Other data-centre operators run the same Ops KG over their own Jam telemetry. Same substrate, different deployment. This is the natural commercial extension before any vertical work.

## Where the KG extends next

The same core schema — typed entities, typed relationships, provenance, permissions, AI tooling — re-aims at vertical domains when paid design-partner demand exists. Each vertical is a different schema and a different buyer, but the core is shared.

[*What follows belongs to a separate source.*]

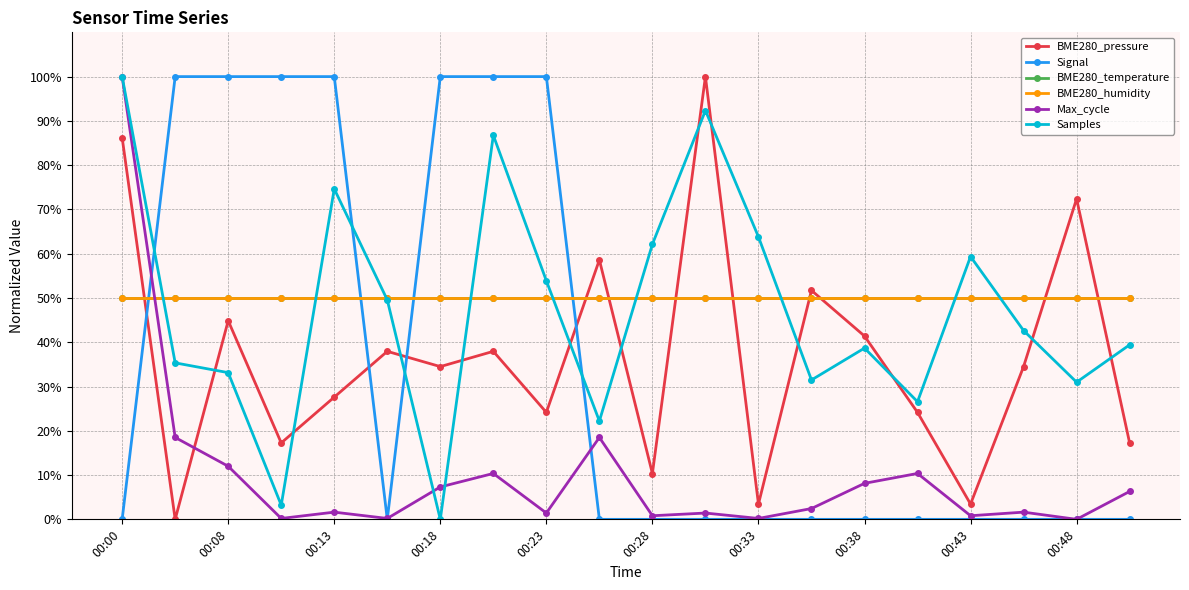

What is the maximum value shown in the chart?

100.0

- **Workspace KG** — business memory across tools, documents, decisions, and customers. Mid-market revenue ops.
- **Law KG** — private matter memory, precedent graph, audit-trailed AI over legal work. Law firms and in-house legal.
- **Medical-Sequencing KG** — sample, FASTQ, variant, evidence, and audit trail connected for genomics labs and clinical research.

These are real product directions, not speculative ones — Cithorum has a confirmed first design partner for Workspace KG and clinical-science routes through the Suraj S Naik / Chirag Labs network for Medical-Sequencing. They will be developed sequentially, design-partner-led, one at a time. Until then, Data-Centre Ops KG is the live product and the canonical proof of the substrate.

## Investor-safe positioning

The KG is not a separate science project. It is how Cithorum's data-centre service becomes a platform. Jam lowers the cost of the data plane; the KG captures the memory, evidence, and workflows that compound on top of it. The proof environment is already the first product. The verticals are the next product. The core is the same.